Defendants attack the certification and supplemental certification of Nguyen. Nguyen is a Vice President and Fulfillment Unit Leader in the Collateral and Compliance Correspondent Lending Division of BAC. He explained he is authorized to sign the certification on behalf of BAC, and that his knowledge is derived from true and correct copies of "BAC's records and information kept in the normal course of business." Nguyen certified that he regularly uses the records as part of his employment with BAC. He certified he is "familiar with BAC's standard business practices and policies relating to assignments of notes and mortgages, including the delivery and recording of such documents." Here, the certification is adequate and sets forth his basis of knowledge, identifies the source of his knowledge, and authenticates the attached documents. See Oughla, supra, 437 N.J. Super. at 317-18 ("An affiant must aver that the facts presented are on personal knowledge, identify the source of such knowledge, and must properly authenticate any certified copies of documents referred to therein and attached to the affidavit or certification.").
Defendants next attack the certification of Tiaquanda S. Turner, Assistant Vice President at Countrywide Home Loans. Turner certified that she was an employee of Countrywide Home Loans and that she signed the assignment to BAC on March 22, 2010. Defendants do not challenge her personal knowledge, but rather simply reargue the standing issue. Thus, we conclude defendants' argument as to Turner, and any remaining arguments about the certifications, are without sufficient merit to warrant discussion in a written opinion. R. 2:11-3(e)(1)(E).
Defendants next argue that plaintiff failed to comply with Rule 4:64-1(b)(10). Rule 4:64-1(b) governs the contents of a mortgage foreclosure complaint, and provides that "[i]n an action in the Superior Court to foreclose a mortgage, the complaint shall state: . . . if the plaintiff is not the original mortgagee or original nominee mortgagee, the names of the original mortgagee and a recital of all assignments in the chain of title." Here, the complaint recites the details regarding Assignments I to III.

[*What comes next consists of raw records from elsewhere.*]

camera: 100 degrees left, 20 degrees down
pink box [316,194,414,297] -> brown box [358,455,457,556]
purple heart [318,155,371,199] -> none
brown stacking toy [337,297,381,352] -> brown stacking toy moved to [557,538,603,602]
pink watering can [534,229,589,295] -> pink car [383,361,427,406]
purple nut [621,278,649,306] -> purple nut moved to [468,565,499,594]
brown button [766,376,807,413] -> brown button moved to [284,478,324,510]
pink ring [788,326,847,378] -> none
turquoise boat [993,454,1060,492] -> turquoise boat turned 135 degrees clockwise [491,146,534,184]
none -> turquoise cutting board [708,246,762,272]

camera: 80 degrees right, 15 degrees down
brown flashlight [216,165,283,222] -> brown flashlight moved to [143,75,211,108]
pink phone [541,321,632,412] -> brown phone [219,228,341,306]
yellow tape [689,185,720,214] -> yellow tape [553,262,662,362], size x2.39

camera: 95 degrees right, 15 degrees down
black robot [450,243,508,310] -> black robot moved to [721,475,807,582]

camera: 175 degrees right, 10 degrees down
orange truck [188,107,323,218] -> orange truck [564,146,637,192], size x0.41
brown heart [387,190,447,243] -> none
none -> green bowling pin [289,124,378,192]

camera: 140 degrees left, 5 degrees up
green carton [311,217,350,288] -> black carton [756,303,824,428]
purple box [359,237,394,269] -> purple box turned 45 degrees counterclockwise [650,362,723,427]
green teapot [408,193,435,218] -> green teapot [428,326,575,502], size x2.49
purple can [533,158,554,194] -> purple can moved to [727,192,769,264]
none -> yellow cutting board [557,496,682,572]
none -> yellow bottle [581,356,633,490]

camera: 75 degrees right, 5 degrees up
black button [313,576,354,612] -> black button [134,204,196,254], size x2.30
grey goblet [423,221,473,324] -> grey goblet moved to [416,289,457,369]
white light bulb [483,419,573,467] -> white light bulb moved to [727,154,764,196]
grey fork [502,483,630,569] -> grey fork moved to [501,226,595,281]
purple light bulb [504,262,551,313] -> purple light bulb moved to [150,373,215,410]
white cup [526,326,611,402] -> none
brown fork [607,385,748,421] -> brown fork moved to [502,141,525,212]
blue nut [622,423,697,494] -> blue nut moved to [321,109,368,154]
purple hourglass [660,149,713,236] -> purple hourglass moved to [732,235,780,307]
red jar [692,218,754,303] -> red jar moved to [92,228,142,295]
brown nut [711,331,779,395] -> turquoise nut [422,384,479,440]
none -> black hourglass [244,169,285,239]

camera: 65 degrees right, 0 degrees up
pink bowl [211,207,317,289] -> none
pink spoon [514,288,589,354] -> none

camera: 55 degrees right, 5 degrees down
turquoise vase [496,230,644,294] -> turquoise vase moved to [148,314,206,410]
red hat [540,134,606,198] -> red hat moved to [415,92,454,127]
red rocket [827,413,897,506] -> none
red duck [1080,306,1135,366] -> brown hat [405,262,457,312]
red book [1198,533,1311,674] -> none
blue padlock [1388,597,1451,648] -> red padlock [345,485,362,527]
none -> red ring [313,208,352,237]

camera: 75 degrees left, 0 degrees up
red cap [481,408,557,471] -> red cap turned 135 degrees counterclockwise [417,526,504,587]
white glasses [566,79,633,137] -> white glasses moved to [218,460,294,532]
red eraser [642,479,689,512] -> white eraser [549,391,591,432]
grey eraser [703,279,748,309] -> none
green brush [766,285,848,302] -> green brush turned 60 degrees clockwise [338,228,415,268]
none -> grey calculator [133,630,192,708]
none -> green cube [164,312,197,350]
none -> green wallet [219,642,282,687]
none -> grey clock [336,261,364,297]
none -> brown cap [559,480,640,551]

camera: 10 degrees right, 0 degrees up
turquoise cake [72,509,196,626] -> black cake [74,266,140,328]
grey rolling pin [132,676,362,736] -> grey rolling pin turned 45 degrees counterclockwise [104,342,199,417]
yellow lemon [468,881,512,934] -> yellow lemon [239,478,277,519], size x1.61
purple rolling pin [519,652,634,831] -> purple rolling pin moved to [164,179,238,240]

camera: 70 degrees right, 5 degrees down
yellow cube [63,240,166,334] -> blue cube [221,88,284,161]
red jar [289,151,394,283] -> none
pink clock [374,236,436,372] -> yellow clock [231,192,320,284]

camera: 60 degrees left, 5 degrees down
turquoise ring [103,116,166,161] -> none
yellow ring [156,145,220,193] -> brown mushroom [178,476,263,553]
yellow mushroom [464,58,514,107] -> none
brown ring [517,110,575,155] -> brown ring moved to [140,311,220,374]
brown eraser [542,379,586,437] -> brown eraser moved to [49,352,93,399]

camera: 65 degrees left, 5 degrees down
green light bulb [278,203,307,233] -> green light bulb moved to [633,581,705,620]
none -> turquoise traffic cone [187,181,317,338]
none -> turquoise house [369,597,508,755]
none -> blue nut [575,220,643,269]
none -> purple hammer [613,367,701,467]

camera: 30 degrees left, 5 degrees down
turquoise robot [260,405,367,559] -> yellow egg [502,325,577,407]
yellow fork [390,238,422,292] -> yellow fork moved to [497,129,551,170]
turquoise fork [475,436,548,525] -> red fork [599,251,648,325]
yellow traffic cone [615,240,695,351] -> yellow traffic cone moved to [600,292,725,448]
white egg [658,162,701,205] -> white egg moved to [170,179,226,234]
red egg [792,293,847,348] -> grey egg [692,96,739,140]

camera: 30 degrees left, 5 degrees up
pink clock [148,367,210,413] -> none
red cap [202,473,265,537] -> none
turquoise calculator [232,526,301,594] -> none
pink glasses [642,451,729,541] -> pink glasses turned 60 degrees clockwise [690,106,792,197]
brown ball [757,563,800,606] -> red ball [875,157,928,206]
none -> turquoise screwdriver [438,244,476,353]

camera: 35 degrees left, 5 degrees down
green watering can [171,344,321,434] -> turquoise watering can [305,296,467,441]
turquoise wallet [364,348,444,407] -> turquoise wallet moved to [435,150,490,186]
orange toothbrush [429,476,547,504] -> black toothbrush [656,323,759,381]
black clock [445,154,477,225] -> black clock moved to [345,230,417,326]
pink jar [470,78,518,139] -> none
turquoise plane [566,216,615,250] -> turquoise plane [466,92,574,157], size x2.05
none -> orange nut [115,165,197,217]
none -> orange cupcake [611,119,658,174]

Defendants maintain that plaintiff omitted Fannie Mae, who is the beneficial owner, and therefore failed to comply with the rule. However, it is clear that the Fannie Mae assignment was never intended to be part of the chain of title. Instead, the guideline explicitly states that when a mortgage is not registered with MERS, an assignment to Fannie Mae must be kept in the loan file, but it should not be recorded. The rule specifies that only "assignments in the chain of title" must be recited in the complaint. R. 4:64-1(b)(10). The Fannie Mae assignment, by its own terms, is not to be recorded and is not designed to be part of the chain of title. Thus, plaintiff complied with the rule.
As for defendants' remaining arguments, namely that plaintiff has unclean hands and that plaintiff failed to comply with discovery demands, they are without sufficient merit to warrant discussion in a written opinion. R. 2:11-3(e)(1)(E).
Affirmed. I hereby certify that the foregoing is a true copy of the original on file in my office.